Top of EXERCISE DATA

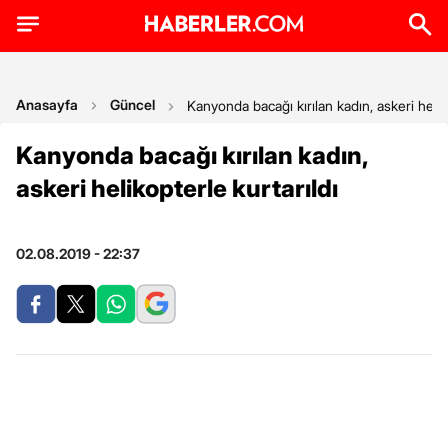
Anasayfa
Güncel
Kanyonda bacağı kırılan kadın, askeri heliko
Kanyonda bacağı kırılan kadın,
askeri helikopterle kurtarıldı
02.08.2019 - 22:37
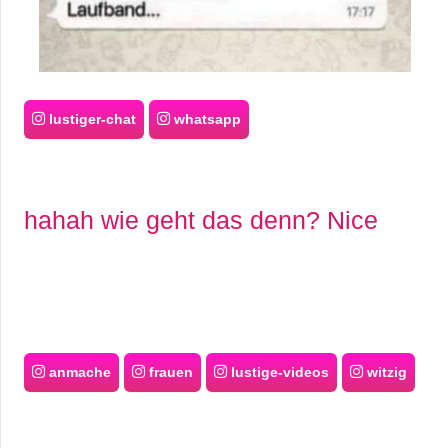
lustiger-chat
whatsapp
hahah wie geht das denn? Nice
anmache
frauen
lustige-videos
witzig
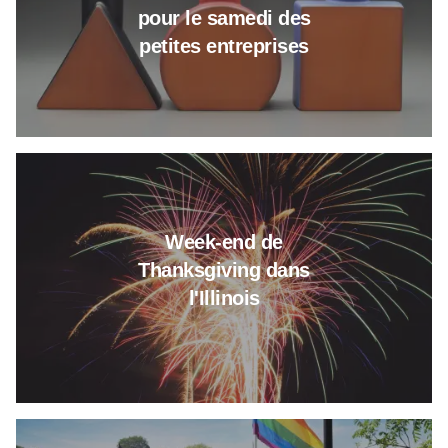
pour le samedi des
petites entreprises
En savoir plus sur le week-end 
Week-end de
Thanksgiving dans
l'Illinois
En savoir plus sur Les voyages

Bottom of EXERCISE DATA
Top of EXERCISE DATA

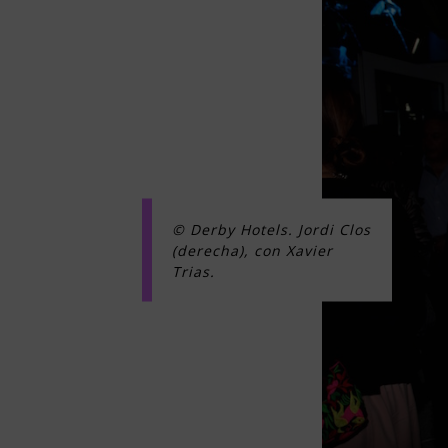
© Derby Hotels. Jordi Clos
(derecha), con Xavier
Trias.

Bottom of EXERCISE DATA

DIRECTIONS FOR THIS TASK – Find the lines above holding the word "Kanyonda" and show them.

OUTPUT –
Kanyonda bacağı kırılan kadın, askeri heliko
Kanyonda bacağı kırılan kadın,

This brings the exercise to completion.